August 04, 2008
Steven Dean on Field's Check-the-Box
Posted by Christine Hurt

I want to thank Christine and Vic for inviting me to participate in this Workshop.  I enjoyed having the opportunity to read Heather Field’s article, Checking In on “Check-the-Box.”  The article provides a useful survey of the practical consequences of the introduction of the elective entity classification scheme.  Field also insightfully places the election in a broader tax policy context. 

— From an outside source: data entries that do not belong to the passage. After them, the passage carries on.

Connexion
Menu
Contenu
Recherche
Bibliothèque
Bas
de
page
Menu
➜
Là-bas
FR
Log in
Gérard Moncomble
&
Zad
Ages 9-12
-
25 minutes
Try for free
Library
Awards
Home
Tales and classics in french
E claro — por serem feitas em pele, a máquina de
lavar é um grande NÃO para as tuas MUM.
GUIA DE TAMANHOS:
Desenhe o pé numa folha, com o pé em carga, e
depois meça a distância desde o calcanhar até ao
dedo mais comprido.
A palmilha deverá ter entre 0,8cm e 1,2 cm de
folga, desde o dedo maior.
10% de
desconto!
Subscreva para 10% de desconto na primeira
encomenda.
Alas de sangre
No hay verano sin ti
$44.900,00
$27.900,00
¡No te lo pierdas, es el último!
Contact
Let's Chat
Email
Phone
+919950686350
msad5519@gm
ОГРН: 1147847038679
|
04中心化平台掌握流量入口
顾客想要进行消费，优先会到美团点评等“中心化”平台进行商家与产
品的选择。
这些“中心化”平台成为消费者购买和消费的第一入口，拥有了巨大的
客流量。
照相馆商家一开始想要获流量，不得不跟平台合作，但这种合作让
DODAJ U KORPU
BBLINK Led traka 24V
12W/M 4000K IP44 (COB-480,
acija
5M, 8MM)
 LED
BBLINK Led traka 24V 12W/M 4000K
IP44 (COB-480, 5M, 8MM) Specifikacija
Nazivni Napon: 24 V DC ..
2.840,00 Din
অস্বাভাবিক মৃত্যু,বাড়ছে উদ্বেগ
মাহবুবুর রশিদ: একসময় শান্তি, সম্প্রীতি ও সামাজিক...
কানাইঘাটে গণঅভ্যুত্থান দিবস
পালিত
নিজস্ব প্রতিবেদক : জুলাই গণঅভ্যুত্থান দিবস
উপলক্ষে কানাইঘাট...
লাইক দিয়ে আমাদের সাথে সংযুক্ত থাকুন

The credit crisis provides an auspicious moment to read and reflect on Checking In. These days, it is easy to see echoes of that crisis throughout the American economy.  For a tax specialist, the broad impact of the check-the-box election that Professor Field describes presents the strongest parallel.  As Field persuasively argues, the introduction of the election has had both much-touted advantages and more obscure costs.  In a sense, the question Field’s article asks is whether today’s regulatory status quo gives private actors too much freedom or not enough—the same sort of question now being asked in the financial sector.

In recent years, financial innovation has made it possible for banks and other financial institutions to reallocate risk freely.  Likewise, the check-the-box election grants taxpayers the freedom to choose and even change the tax classification of entities.  Frictions that once constrained behavior have either simply fallen away (thanks to the increasing sophistication of our financial architecture) or been eliminated (through regulatory change). 

In many respects, the resulting autonomy has been a blessing. The concerns raised by Field’s article suggest that—in entity classification no less than financial markets— it may also be something of a curse.  Simply put, by liberating entities from the strictures of a mandatory classification regime, the check-the-box election leaves policymakers with the unenviable task of affirmatively deciding what, if any, limits to that freedom should be imposed. 

Obviously, as Professor Polsky has noted, some limits are imposed on, rather than by, the Treasury.  Beyond those basic, and often arbitrary, Congressional requirements (e.g., unless Congress declares otherwise, a state law corporation must be treated as either a “C” or an “S” corporation for tax purposes), the regulators at Treasury have a great deal of discretion.  The information on check-the-box usage that Field presents invites important questions about the ways that taxpayers are allowed to use—and perhaps misuse—check-the-box elections. 

Why, for example, should taxpayers be permitted to file 150,000 elections to treat non-corporate domestic entities as corporations for tax purposes?  With the possible exception of the Kintner doctors, no one has ever needed help securing corporate tax treatment for a domestic entity.  Field offers several plausible explanations to that particular puzzle (footnote 118), but the simple truth is that we have no comprehensive understanding of why and how taxpayers use check-the-box elections. 

As a result, the contours of the systemic impact of check-the-box remain largely unmapped.  Field’s article provides a tantalizing glimpse into how the election has affected taxpayer behavior.  Paired with a decade’s worth of worry about the effects of check-the-box, particularly on the international side, Field’s data is discouraging.  Even though the impact of the credit crisis has been surprisingly broad and deep, it still seems unlikely that we are headed toward a financial apocalypse.  If Field is right, the tax system may not be so lucky. 

Could the ultimate effect of the check-the-box election be, as Field suggests, the complete unraveling of our current “multi-regime system”?  If so, are there limitations—short of entirely eliminating the election—that could forestall such a collapse?  Would eliminating the possibility of elective classification changes (which, according to Field’s data, constitute a surprisingly high 30% of all check-the-box elections) and the virtual transactions they produce help to stanch the bleeding?  More generally, given the information about taxpayer behavior that Field has uncovered, what limitations on check-the-box elections would be appropriate?

Field invites such questions, but ultimately does not answer them.  It would be interesting to hear what Field would do, with the benefit of hindsight, if she were put in the shoes of the creators of the election.  Assuming she was forced to take the “multi-regime system” and the per se corporate treatment of corporations for granted, what would she have created to replace the Kintner regulations?  My guess is that the check-the-box regulations granted taxpayers far more autonomy than was necessary.  Knowing what we know now, could we create a classification regime that avoids the worst excesses of (in David Bradford’s terminology) (i) the rule and compliance complexity of the Kintner regulations on the one hand and (ii) the transactional complexity of check-the-box on the other?